As of 2007, the grape is grown in Oregon where it is known simply as Melon. The grape has been introduced into Washington by Perennial Vintners on Bainbridge Island, six miles across Puget Sound from Seattle. This grape was brought to America in 1939, and was propagated incorrectly as Pinot Blanc in the early 1980s.

Ampelographic characteristics of Melon de Bourgogne are cottony branches with a red border and yellow-green leaves in the Spring. Twigs have green internodes or faint red stripes. Orbicular adult leaves, whole, with slightly open or closed petiole sinus, teeth with straight edges, and a revolute blade.

A variety with vertical tendance that requires moderately long pruning because the buds at the base are not very fertile. It adapts well to clay-siliceous and cool soils.

The melon is quite sensitive to mildew and very sensitive to gray rot favored by the compactness of the clusters. On the other hand, it is less susceptible to powdery mildew and eutypiosis.
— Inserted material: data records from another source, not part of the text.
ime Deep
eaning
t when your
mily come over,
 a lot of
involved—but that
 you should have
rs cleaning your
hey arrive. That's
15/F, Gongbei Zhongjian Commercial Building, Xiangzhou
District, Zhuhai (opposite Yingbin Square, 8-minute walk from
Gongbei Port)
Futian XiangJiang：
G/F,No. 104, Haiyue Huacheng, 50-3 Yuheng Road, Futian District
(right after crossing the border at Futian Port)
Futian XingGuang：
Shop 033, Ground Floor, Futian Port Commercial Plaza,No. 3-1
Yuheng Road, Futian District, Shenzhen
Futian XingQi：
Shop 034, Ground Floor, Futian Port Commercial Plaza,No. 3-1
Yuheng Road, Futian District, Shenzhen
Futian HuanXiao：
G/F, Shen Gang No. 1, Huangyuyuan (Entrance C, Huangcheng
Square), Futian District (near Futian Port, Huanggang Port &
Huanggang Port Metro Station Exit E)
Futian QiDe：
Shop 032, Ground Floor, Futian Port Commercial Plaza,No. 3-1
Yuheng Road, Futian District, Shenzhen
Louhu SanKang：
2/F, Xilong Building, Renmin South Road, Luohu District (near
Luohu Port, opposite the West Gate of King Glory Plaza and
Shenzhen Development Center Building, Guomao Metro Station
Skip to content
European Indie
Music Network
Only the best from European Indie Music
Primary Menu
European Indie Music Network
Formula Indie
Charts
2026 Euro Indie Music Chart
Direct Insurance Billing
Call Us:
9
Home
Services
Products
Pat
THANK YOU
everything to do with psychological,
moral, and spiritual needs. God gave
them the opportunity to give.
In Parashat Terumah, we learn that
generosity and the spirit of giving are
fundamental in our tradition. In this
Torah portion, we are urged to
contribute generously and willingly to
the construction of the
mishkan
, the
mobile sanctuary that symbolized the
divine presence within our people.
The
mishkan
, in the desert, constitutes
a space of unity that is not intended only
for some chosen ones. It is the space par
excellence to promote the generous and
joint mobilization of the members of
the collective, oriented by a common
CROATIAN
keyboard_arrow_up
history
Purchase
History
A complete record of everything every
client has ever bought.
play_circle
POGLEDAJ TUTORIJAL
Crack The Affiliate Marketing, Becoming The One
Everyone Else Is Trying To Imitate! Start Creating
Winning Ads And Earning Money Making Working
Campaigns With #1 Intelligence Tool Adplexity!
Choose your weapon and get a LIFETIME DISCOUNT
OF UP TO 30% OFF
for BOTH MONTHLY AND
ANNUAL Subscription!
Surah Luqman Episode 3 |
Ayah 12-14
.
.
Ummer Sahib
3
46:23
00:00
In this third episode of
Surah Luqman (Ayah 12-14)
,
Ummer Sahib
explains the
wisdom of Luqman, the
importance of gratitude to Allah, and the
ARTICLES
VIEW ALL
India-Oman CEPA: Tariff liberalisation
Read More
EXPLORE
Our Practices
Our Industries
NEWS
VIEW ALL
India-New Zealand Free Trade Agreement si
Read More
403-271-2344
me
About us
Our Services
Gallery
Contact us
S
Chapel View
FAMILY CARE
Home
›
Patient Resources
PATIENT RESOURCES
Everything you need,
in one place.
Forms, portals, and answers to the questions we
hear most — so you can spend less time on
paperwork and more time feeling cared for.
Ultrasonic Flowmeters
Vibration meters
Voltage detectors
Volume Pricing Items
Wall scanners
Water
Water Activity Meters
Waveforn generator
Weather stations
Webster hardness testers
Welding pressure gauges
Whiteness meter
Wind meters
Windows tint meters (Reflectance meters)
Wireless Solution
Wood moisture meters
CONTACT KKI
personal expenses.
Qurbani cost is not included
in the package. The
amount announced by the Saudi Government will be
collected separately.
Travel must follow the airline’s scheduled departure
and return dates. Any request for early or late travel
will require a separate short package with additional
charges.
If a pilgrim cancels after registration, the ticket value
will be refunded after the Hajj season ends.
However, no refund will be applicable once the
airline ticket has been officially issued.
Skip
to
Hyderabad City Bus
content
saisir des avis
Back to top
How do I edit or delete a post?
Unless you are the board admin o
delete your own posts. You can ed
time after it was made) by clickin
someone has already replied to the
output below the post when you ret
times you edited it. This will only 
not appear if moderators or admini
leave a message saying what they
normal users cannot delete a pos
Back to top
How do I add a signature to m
Melon de Bourgogne gives balanced, dry, fresh, light wines with discreet aromas. It has a good aptitude for aging on lees. This method of vinification brings suppleness and roundness and relatively protects the wine from the oxidation to which it is sensitive. Its wine is not generally intended for aging, but some limited terroirs can keep their wines for several years, revealing flint aromas (powder, lighters).

In the glass, Melon de Bourgogne produces light, crisp, dry white wines with aromas and flavors of lemon, lime, green apple, pear, and its signature salinity, especially in wines from the Loire Valley.